County & Local

Local governments forced offline after ransomware targets web host

A REvil attack on web-hosting provider Managed.com resulted in a handful of state and local governments' websites going dark.

By Benjamin Freed

November 20, 2020

(Getty Images)

Several state and local government agencies around the United States have had their web presences taken out following a ransomware attack against a web hosting provider the agencies share.

The provider, Managed.com, was targeted with the REvil malware in an incident that appears to have started Monday. The company has said it took down the entirety of its web hosting services, according to ZDNet, which was first to report the incident. Those services include managed website hosting, email and file-transfer servers and remote access points.

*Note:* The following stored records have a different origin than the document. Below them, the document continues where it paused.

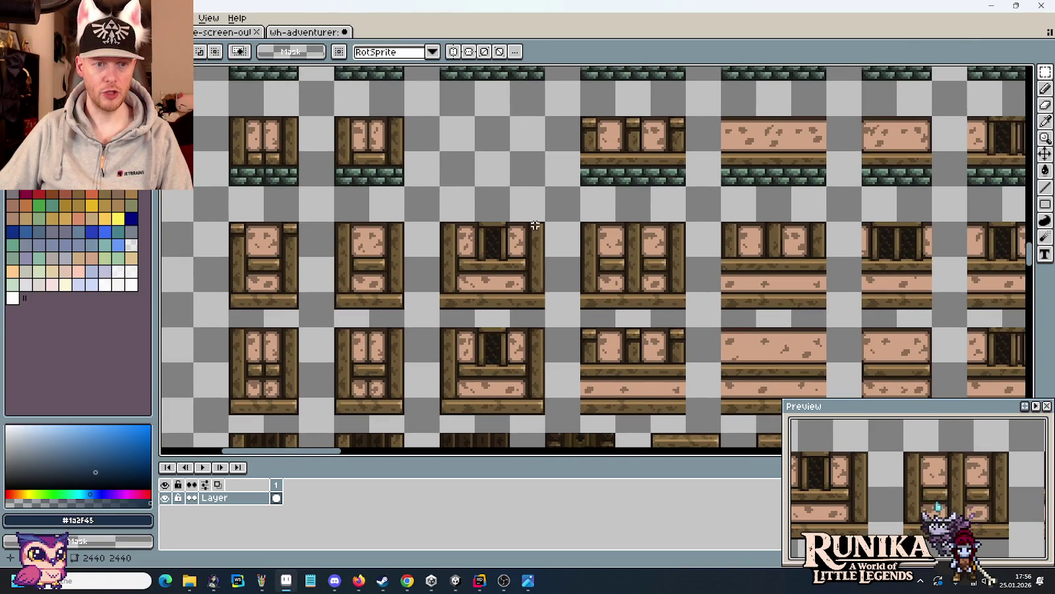
{"action": "left_click_drag", "start_coordinate": [390, 312], "coordinate": [350, 227]}
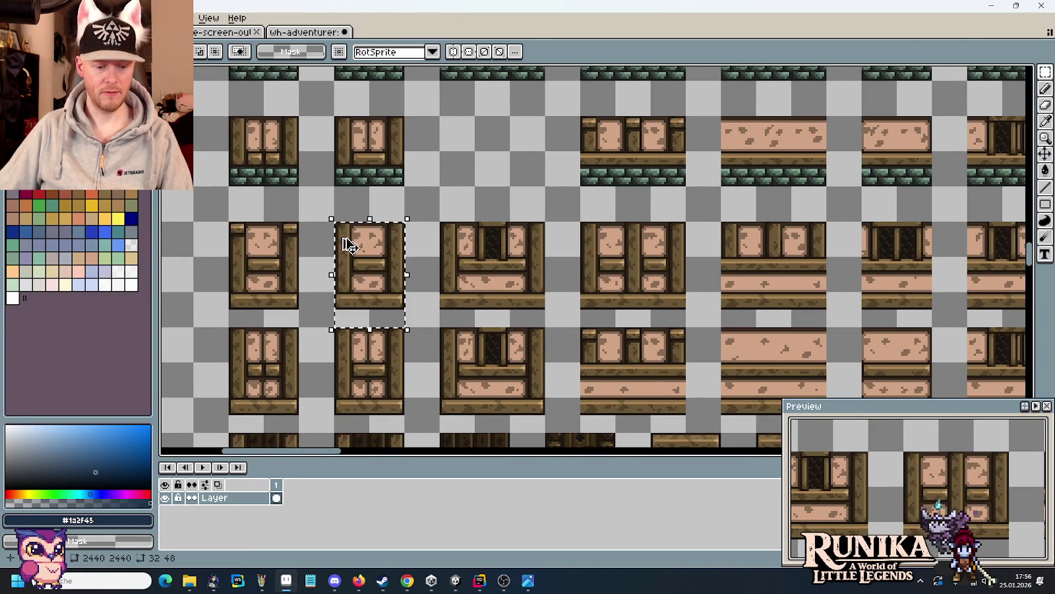
- Paste the timber wall tile directly beneath the left loose dormer piece
{"action": "scroll", "coordinate": [373, 251], "scroll_direction": "down", "scroll_amount": 1}
{"action": "scroll", "coordinate": [374, 250], "scroll_direction": "down", "scroll_amount": 1}
{"action": "scroll", "coordinate": [373, 250], "scroll_direction": "down", "scroll_amount": 2}
{"action": "scroll", "coordinate": [373, 250], "scroll_direction": "up", "scroll_amount": 3}
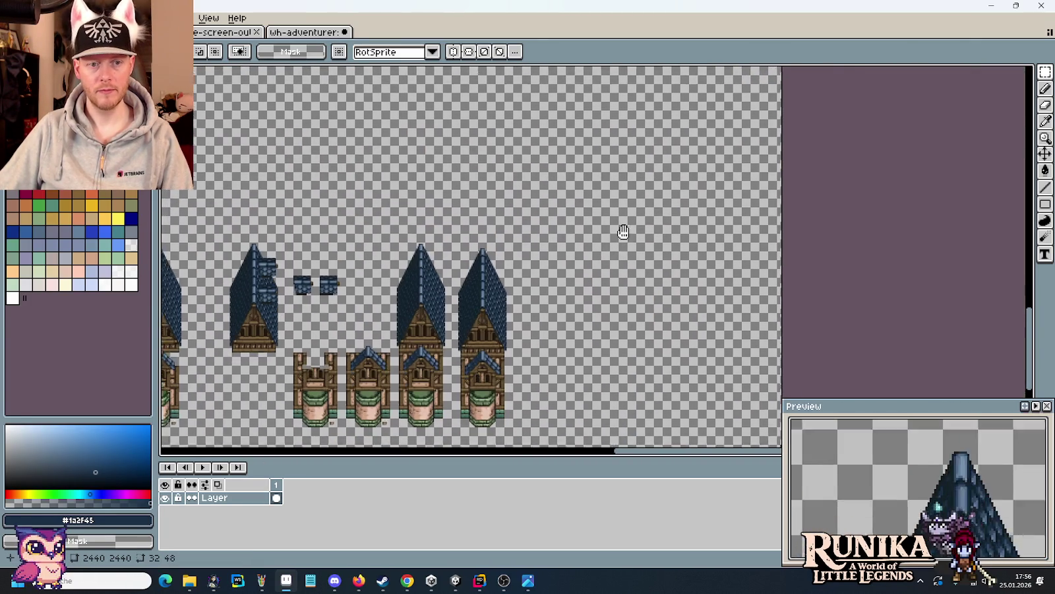
{"action": "scroll", "coordinate": [671, 164], "scroll_direction": "up", "scroll_amount": 1}
{"action": "scroll", "coordinate": [671, 163], "scroll_direction": "up", "scroll_amount": 2}
{"action": "scroll", "coordinate": [670, 164], "scroll_direction": "up", "scroll_amount": 1}
{"action": "key", "text": "ctrl+v"}
{"action": "left_click_drag", "start_coordinate": [597, 254], "coordinate": [573, 251]}
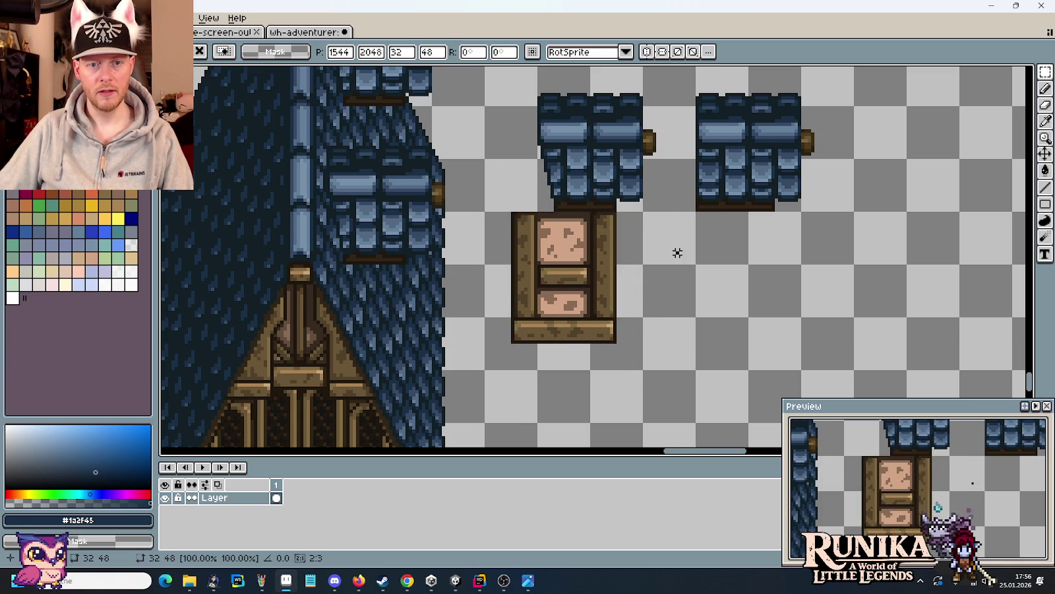
{"action": "key", "text": "Return"}
{"action": "scroll", "coordinate": [530, 200], "scroll_direction": "up", "scroll_amount": 1}
{"action": "scroll", "coordinate": [624, 217], "scroll_direction": "up", "scroll_amount": 1}
{"action": "scroll", "coordinate": [623, 221], "scroll_direction": "up", "scroll_amount": 1}
{"action": "key", "text": "b"}
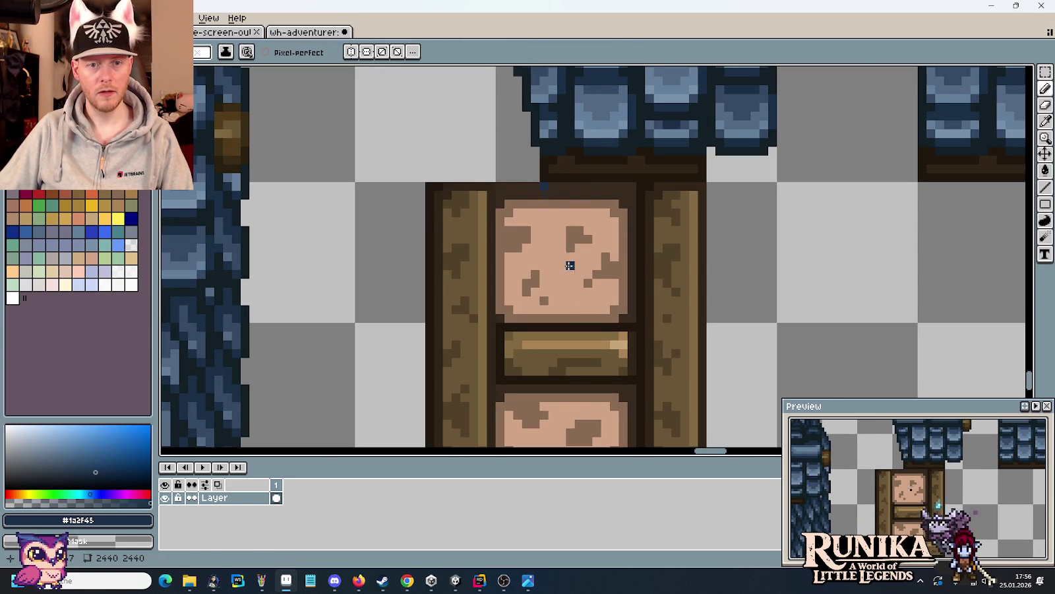
- Draw a diagonal line across the timber tile down to its bottom corner
{"action": "left_click", "coordinate": [641, 383], "text": "shift"}
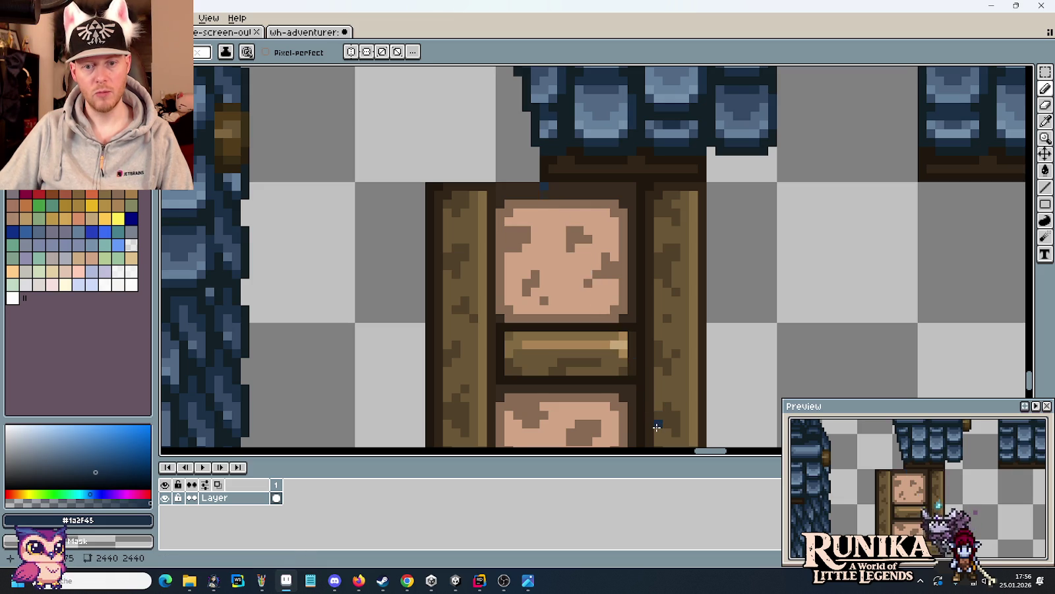
{"action": "scroll", "coordinate": [638, 377], "scroll_direction": "down", "scroll_amount": 3}
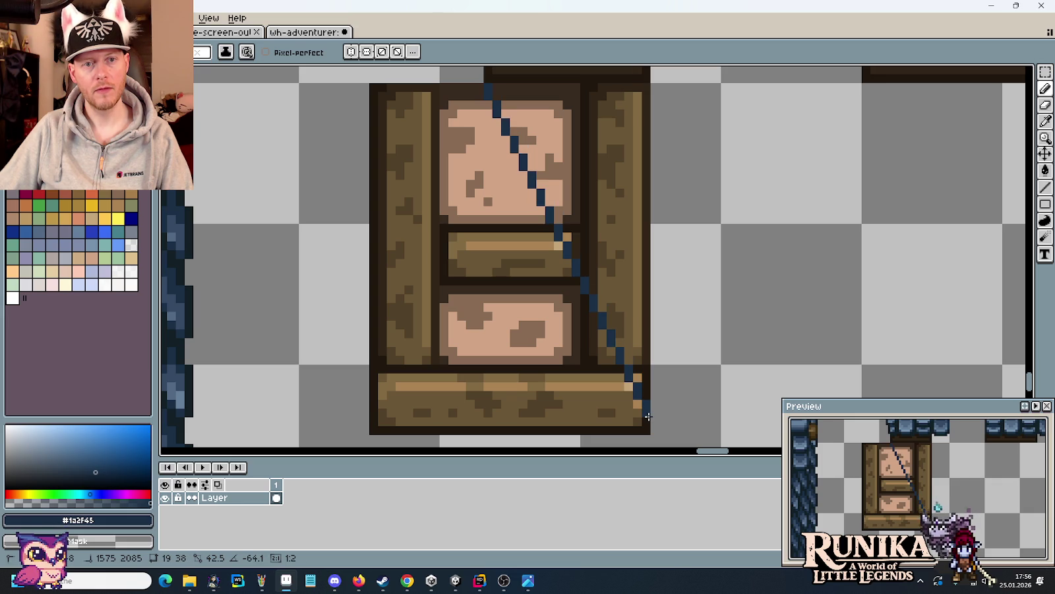
{"action": "left_click", "coordinate": [648, 416], "text": "shift"}
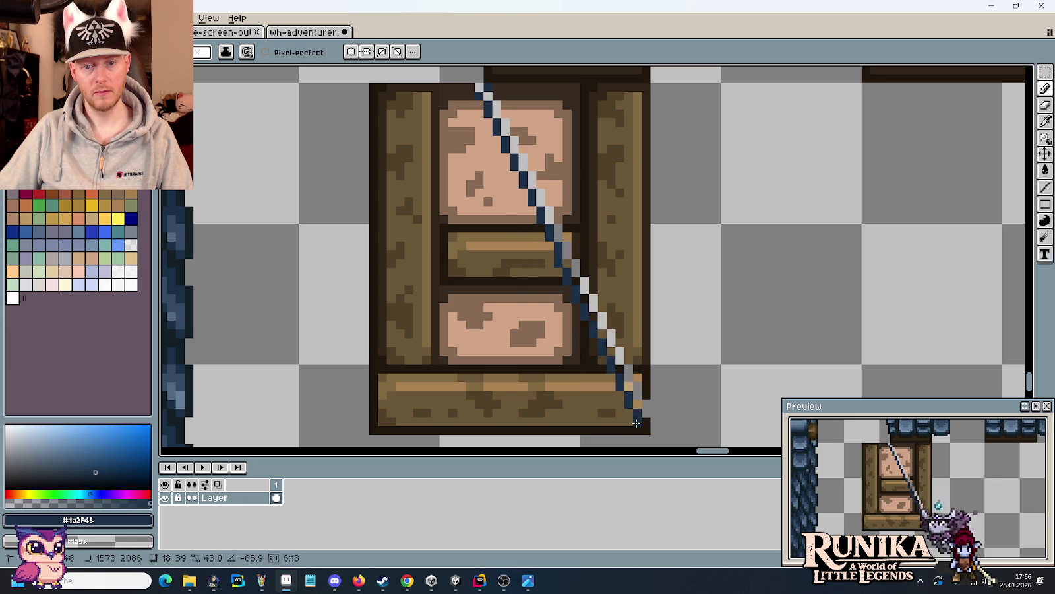
{"action": "left_click", "coordinate": [643, 421], "text": "shift"}
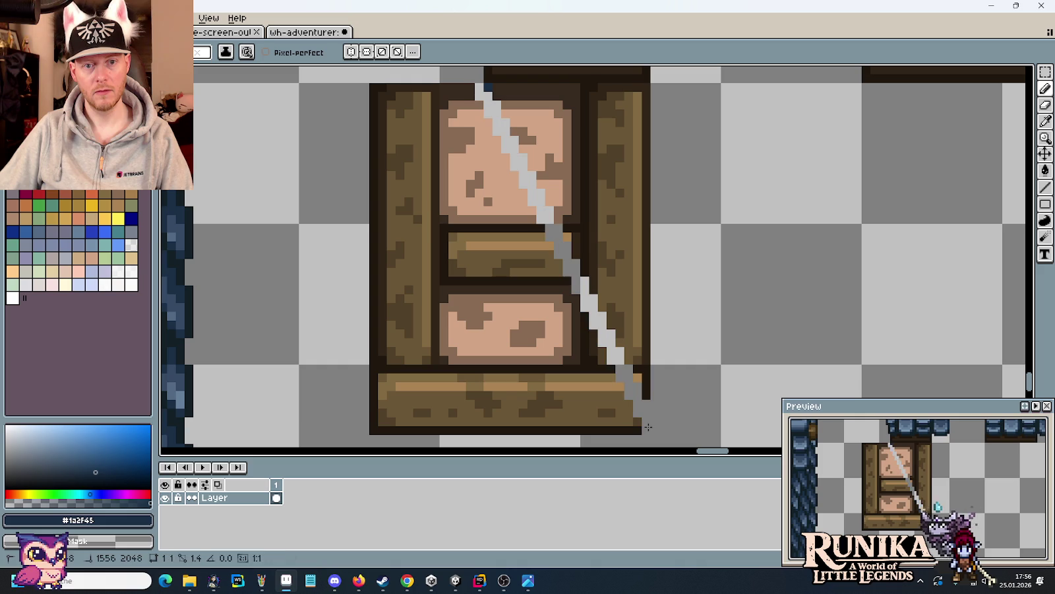
{"action": "left_click", "coordinate": [468, 87]}
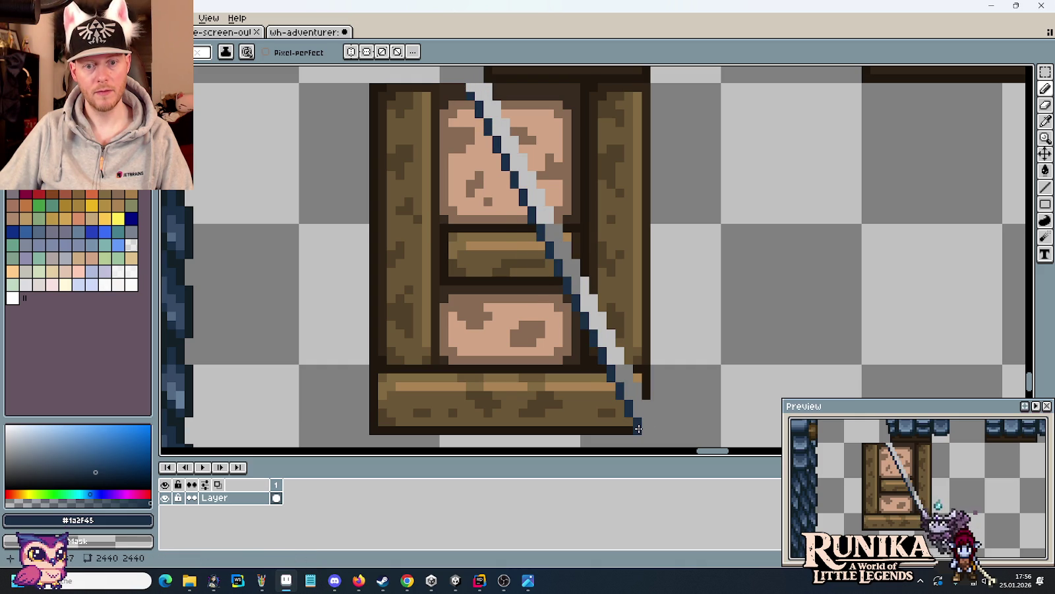
{"action": "left_click", "coordinate": [638, 429], "text": "shift"}
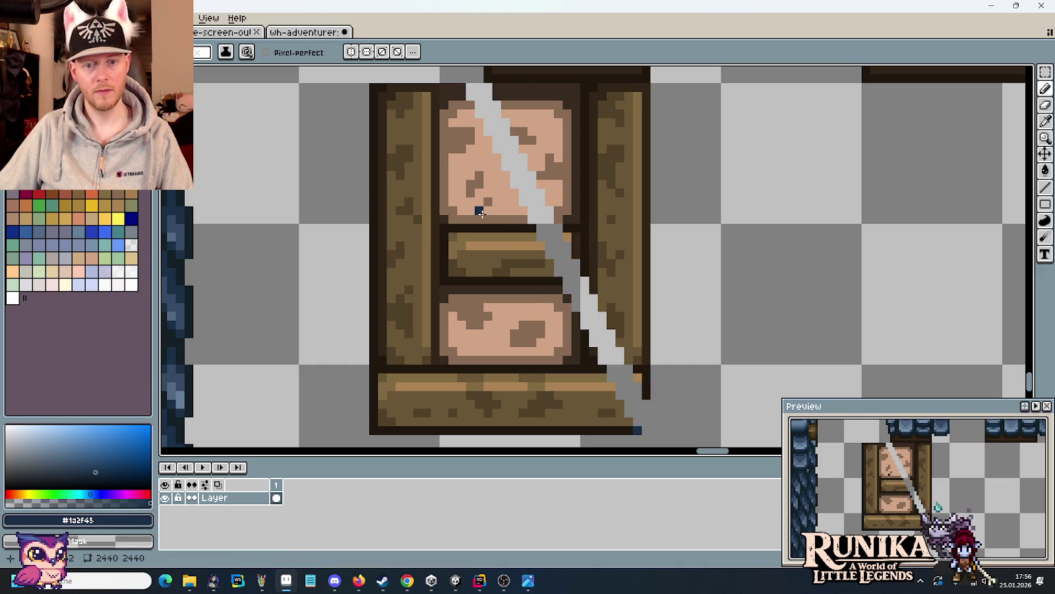
- Clear the tile's upper-left area, undoing an accidental over-large clear
{"action": "key", "text": "m"}
{"action": "left_click_drag", "start_coordinate": [360, 83], "coordinate": [491, 376]}
{"action": "key", "text": "Delete"}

But in Managed.com deactivating its hosting infrastructure, several of its clients’ websites have gone dark in the process. Among the affected customers are the governments of Brown County, Indiana; Columbus County, North Carolina; and Jackson County, Oregon. Additionally, the Arizona Judicial Branch said Thursday that its main website, azcourts.gov, was also affected.

Some of the affected governments have established backup websites. Jackson County created a page at an alternate address where its residents can still access property tax payments, vital records, local election results and virtual meetings of the county board of commissioners. A Tuesday tweet from the county stated that while its main website was inoperable because of the Managed.com attack, “internal county systems and data are not affected.”

Managed.com has said that only a handful of its clients’ websites were affected by the ransomware, but that it does not have an estimate of when its services might be restored.

“Our Technology and Information Security teams are working diligently to eliminate the threat and restore our customers to full capacity,” read a statement on its website. “Our first priority is the safety and security of your data. We are working directly with law enforcement agencies to identify the entities involved in this attack. As more information is available, we will communicate directly with you.”

The REvil malware appears to be targeting only Managed.com, and not any of the governments affected by the company’s deactivation of its hosting services.

Still, attacks on web hosts can easily disrupt their customers. In April, the web-hosting giant Cognizant was attacked with the Maze ransomware, with several of its clients, including major pharmaceutical and hospitality companies, experiencing service disruptions as a result.